- Born: Kwamena Akyempong c. 1820 Winneba
- Died: July 30, 1897 (aged 76–77)
- Predecessor: King Henry Acqual
- Successor: King Kodwo Abeka
- Parents: King Gyateh Kumah III (father); Obaapanyin Ekua Kaadze (mother);

= King Ghartey IV =

King Ghartey IV (born Kwamena Akyempong; c. 1820 – July 30, 1897) was the king of Winneba, enstooled in 1872. He became king after the death of King Henry Acqual, alias Kwesi Eguasi. He was the first President of the Fante confederation. He was a politician, author, entrepreneur, statesman, innovator and philanthropist. He was a leading figure in the business transactions which flowed from the Gold Coast to Britain to France. He was succeeded by King Kodwo Abeka (George Acquah Robertson).

== Biography ==
He was born in 1820 at Winneba and named Kwamena Akyempong. His parents are King Gyateh Kumah III and Obaapanyin Ekua Kaadze, who was a princess of Senya Beraku.

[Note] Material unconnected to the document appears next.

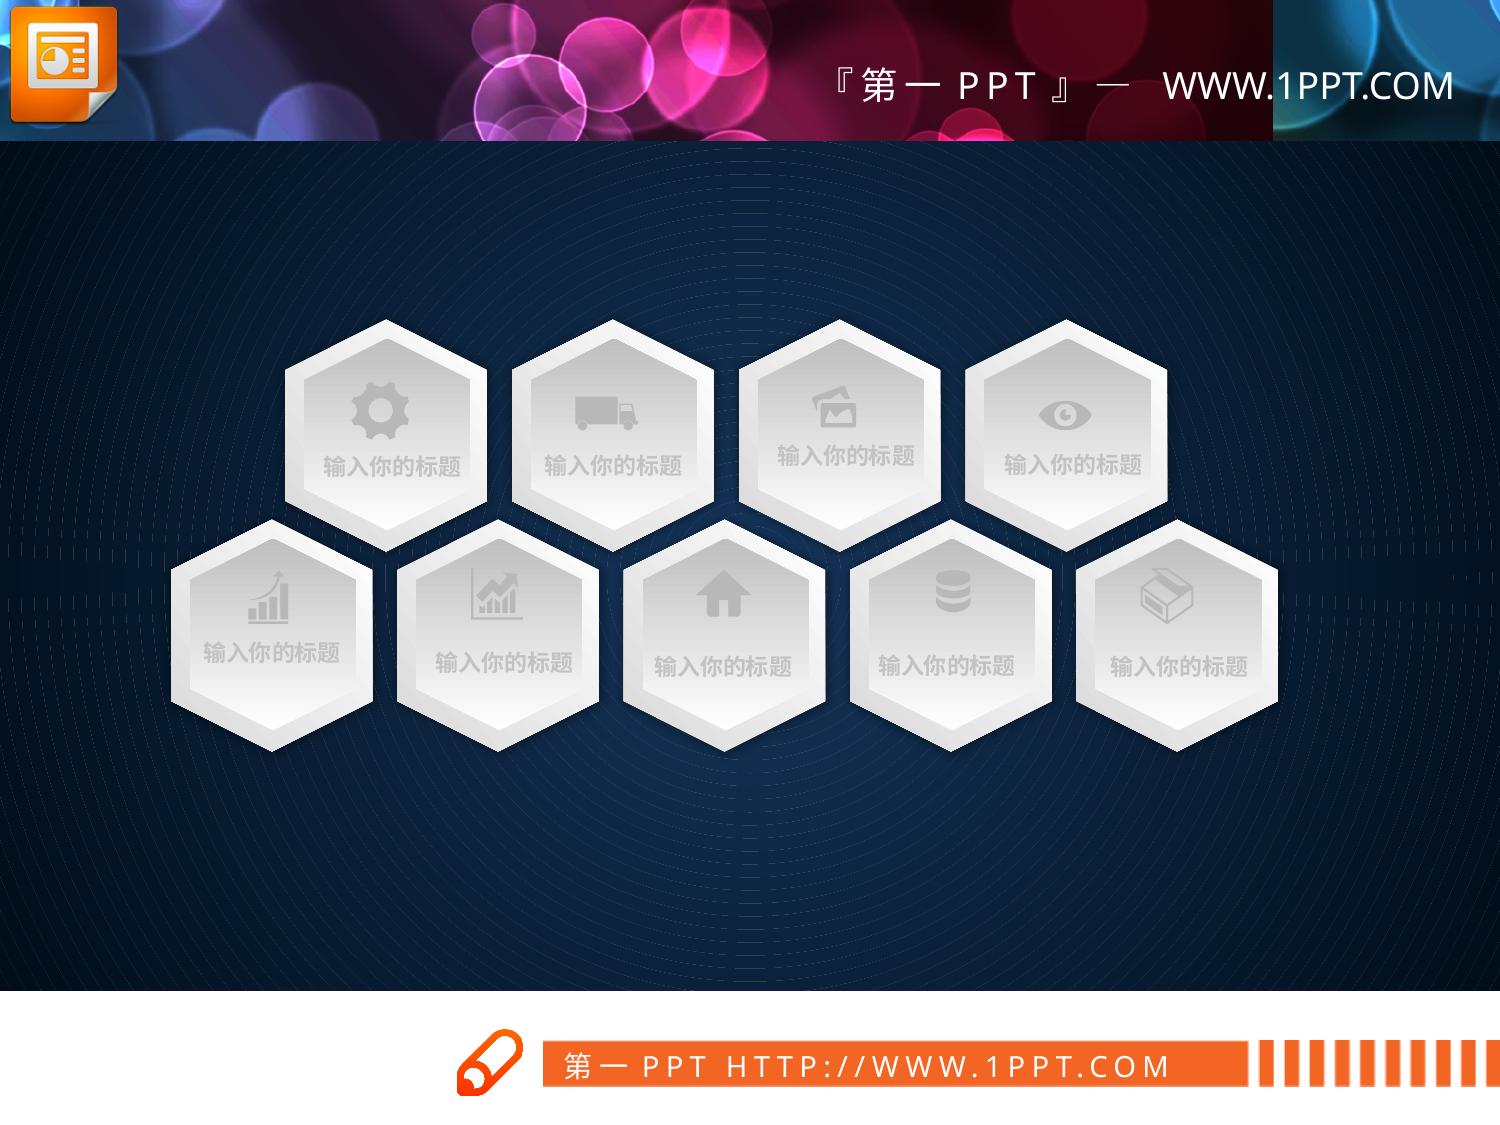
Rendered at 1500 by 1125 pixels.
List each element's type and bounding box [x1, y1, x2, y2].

During his career, Mynheer Stooves gave him the name Robert Johnson Ghartey due to his intelligence and his father's name " Gyatɛ (Lion)" was anglicized to "Ghartey". His wife was Sarah Efuwa Betse Ghartey. He did not have any formal education. He was able to read and write by reading books given to him by Mynheer Stooves. Through this, he was able to speak English, Dutch and Portuguese. He was very religious. He died on July 30, 1897.

== Career ==
As a young boy living in a fishing community, he worked as a fisherman. Afterwards, he worked as a cooper in the factory of Stooves at Apam.Later, he was transferred to Elmina and then to Shama where he worked for 14 years. He established his personal enterprise at Anomabu which he named Ghartey Bros. He worked with the European firm at Winneba. In 1867, he was appointed treasurer then later, a magistrate for the town court by King Kofie Afedsi and the chiefs of Anomabu.

== Achievements ==

- He dug a bore-hole at Anomabu which became the only source of water for the people at a cost of £150.
- He also introduced the cover shoulder dress;Kabasrotu currently known as " Kaba fashion style" to aid cover the upper part of the body of the Fante women who went about their daily activities bare-chested. He started this initiative first on his maidservants then on the girls at his temperance society.
- He created the "band of hope" which sung at church services and at funerals, using the girls at the Temperance society and his maidservants
- In 1864, he measured the distance from the coast to Ashanti using his pocket watch at three miles an hour.
- In 1864, he published a pamphlet entitled "A guide to coomassie".
- He became the first King-President of the Fante confederation.
- He instituted a branch of Temperance Society at Anomabu with the help of Revds. T.B. Freeman, J. A. Solomon, J. Fynn and Messrs John Ogoe, J. E. Sampson among others.
- He promoted the mining of gold and the timber industry in the Gold Coast.
- In his reign as king, he invited European merchants to establish in winneba for rapid development of winneba.
- He pioneered the cracking of palm nuts and its exportation in the gold coast.